From much slandered garden snails and snails to Tool-used octopuses and mussels such as shells and oysters are molluscs among the most diverse groups of animals on the planet. But their origins are a mystery.

A newly discovered molluscover-which resembles a cut-open Durian fruit-provides indications of how the earliest species could have looked. "You were a kind of strange, spiky snail," says Luke Parry, a paleontologist at the University of Oxford, UK, who belongs to the team that described the approximately 510 million year old fossils in science on August 1st 1 .

How many other animal groups , 539 to 485 million years, and almost all of the groups found on Earth today appeared during this time.

But according to Parry, this fast pace of change makes it difficult to determine the characteristics earlier. "Only from the sight of a modern shell and a modern octopus is difficult to imagine what their common ancestor could have looked like."

The Durian fruit -like molluscase fossils, a few centimeters in diameter, were discovered on a road construction site in Kunming, China.

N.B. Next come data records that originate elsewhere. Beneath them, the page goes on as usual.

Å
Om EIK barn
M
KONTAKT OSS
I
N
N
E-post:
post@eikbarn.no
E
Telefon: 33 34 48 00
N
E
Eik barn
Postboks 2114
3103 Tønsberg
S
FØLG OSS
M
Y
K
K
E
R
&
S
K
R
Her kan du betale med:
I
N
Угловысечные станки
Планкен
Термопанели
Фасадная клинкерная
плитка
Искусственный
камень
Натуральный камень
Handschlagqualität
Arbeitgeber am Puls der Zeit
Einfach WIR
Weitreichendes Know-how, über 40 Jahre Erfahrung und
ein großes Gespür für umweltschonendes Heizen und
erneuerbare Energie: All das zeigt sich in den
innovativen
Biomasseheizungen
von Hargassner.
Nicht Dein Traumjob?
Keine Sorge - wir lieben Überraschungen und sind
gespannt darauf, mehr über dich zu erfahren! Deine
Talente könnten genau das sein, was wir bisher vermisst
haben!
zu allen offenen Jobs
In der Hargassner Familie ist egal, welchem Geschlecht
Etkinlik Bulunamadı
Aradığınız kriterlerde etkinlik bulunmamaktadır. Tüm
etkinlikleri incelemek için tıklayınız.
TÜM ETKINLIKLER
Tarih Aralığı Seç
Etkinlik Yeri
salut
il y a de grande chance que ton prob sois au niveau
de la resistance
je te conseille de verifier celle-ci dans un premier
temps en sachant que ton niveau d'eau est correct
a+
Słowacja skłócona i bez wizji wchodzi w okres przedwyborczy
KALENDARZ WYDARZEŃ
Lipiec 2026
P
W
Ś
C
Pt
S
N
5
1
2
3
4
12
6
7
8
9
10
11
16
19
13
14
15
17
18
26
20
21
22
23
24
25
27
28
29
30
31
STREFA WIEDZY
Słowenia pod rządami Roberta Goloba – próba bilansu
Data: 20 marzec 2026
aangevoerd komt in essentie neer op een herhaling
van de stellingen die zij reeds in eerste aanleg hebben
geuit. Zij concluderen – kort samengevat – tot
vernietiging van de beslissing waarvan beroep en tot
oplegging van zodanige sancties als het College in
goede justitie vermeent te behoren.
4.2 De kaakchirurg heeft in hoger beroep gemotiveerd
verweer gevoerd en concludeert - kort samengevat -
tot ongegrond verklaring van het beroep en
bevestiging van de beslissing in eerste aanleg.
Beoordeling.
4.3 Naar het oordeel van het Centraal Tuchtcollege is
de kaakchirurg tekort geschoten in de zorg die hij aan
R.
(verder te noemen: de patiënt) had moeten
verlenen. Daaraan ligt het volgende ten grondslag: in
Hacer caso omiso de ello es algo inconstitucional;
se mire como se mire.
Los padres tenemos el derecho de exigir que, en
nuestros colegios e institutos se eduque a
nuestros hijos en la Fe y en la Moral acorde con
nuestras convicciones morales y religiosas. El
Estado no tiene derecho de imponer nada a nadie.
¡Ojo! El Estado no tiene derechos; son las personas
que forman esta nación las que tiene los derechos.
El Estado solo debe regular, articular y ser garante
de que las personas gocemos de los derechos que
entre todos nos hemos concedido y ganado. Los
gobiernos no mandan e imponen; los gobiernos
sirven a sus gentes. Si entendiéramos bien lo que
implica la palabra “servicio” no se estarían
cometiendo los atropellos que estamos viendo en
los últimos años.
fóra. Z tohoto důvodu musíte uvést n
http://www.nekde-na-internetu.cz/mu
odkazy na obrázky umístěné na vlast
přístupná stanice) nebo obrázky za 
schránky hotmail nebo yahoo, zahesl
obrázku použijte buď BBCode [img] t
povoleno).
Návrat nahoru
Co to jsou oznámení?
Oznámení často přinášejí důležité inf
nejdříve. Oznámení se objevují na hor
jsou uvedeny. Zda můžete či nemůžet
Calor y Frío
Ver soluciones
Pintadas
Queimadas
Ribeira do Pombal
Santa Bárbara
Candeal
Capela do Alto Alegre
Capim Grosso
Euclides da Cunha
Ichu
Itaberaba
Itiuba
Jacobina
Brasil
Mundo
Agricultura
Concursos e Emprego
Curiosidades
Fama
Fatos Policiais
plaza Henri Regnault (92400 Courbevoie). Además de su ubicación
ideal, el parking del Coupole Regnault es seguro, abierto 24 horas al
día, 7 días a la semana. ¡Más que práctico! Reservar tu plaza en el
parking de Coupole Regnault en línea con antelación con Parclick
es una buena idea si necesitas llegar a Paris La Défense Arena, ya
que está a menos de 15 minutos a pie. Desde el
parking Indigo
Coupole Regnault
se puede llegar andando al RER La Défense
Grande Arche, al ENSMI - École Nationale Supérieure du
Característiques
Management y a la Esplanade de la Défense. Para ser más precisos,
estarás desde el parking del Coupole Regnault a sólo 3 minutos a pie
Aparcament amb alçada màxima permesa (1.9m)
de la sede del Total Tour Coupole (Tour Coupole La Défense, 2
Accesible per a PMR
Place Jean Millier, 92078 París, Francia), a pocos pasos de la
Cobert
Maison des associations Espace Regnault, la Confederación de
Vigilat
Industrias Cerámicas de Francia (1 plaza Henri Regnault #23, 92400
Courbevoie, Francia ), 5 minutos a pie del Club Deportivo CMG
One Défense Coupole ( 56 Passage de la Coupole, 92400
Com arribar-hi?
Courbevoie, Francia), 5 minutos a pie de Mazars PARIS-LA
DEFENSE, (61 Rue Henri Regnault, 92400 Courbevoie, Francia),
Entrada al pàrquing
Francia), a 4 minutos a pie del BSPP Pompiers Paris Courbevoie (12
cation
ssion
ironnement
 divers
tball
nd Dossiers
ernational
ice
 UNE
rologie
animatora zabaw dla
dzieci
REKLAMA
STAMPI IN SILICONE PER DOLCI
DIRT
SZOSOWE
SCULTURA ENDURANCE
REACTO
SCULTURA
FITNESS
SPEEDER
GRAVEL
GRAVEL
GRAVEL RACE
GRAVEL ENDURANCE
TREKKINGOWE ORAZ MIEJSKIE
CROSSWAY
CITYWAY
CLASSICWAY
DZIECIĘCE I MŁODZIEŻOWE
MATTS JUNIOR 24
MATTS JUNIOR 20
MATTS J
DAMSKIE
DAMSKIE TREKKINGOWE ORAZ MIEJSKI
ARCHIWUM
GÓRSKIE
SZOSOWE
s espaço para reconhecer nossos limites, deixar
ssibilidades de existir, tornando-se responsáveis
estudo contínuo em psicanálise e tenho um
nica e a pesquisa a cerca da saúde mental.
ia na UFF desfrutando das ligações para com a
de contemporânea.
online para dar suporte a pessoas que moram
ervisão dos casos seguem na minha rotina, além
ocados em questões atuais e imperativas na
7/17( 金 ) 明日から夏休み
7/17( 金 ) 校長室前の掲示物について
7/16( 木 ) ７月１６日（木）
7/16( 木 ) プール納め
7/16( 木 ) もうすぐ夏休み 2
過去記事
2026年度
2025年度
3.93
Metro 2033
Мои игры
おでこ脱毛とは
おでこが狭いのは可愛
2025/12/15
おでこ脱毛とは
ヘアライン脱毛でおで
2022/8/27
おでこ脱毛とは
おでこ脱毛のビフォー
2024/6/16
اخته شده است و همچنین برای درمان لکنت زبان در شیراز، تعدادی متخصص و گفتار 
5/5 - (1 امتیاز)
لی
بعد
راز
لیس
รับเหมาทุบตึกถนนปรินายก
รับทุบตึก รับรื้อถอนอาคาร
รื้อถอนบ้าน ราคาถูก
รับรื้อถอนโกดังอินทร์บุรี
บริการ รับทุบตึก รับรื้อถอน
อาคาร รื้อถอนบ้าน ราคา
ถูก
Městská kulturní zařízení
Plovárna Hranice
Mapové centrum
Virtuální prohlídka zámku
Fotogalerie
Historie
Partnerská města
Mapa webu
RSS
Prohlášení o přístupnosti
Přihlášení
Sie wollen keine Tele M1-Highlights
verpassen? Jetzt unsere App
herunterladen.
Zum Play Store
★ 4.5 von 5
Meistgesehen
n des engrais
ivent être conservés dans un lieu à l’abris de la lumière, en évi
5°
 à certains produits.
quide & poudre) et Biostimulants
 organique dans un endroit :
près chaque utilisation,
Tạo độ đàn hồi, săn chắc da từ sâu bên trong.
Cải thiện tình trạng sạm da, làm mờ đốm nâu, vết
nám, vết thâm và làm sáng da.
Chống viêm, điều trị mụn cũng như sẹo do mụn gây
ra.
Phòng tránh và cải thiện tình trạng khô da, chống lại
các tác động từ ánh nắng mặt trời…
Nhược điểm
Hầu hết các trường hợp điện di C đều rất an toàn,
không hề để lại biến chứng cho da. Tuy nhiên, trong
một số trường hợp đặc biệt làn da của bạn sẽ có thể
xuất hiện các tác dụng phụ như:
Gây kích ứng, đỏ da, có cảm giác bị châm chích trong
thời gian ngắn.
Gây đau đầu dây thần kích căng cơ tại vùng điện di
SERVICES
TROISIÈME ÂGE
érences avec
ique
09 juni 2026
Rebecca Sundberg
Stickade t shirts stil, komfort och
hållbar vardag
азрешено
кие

Study mitutor Guangxu Zhang, a paleontologist at Yunnan University in Kunming, who at that time made his doctorate, thought that the first specimen he found resembled a rotting plastic bag. "It was not immediately important or noticeable," says his consultant Xiaoya Ma, a paleontologist at the University of Exeter in Penryn, UK, who is also co-author of the study.

 an artistic reconstruction of Shishania Aculeata that resembles a spiky Durian fruit

But other, better preserved specimens revealed the soft underside of the being, including characteristics that can be found in modern molluscs, such as one foot. The top of the minters was covered by hollow chitin spikes - an organic compound that also forms the exoskeleton of insects. The researchers called the art Shishania Aculeata , after the renowned geologist from the province of Yunnan, Shishan Zhang, who is 87 years old today.

Hohle chitin-containing spines in early volligence such as Shishania probably gave the occasion for calcium carbonate games, which are referred to as beetles in modern mollusites. The spines also seem to share an origin with bristles containing chitin, which cover segment worms in a distant, invertebrate group called ringworms.

"This is really another piece in the puzzle," says paleobiologist Mark Sutton at Imperial College London. "It helps to help our ideas about the evolution We finally get a coherent story. ”

The spines that could also have been sensory organs probably helped Shishania and other early mollusites to avoid predators while crawling over the marbry sea floor, says Parry. "The fact that we have these fossils is pretty amazing."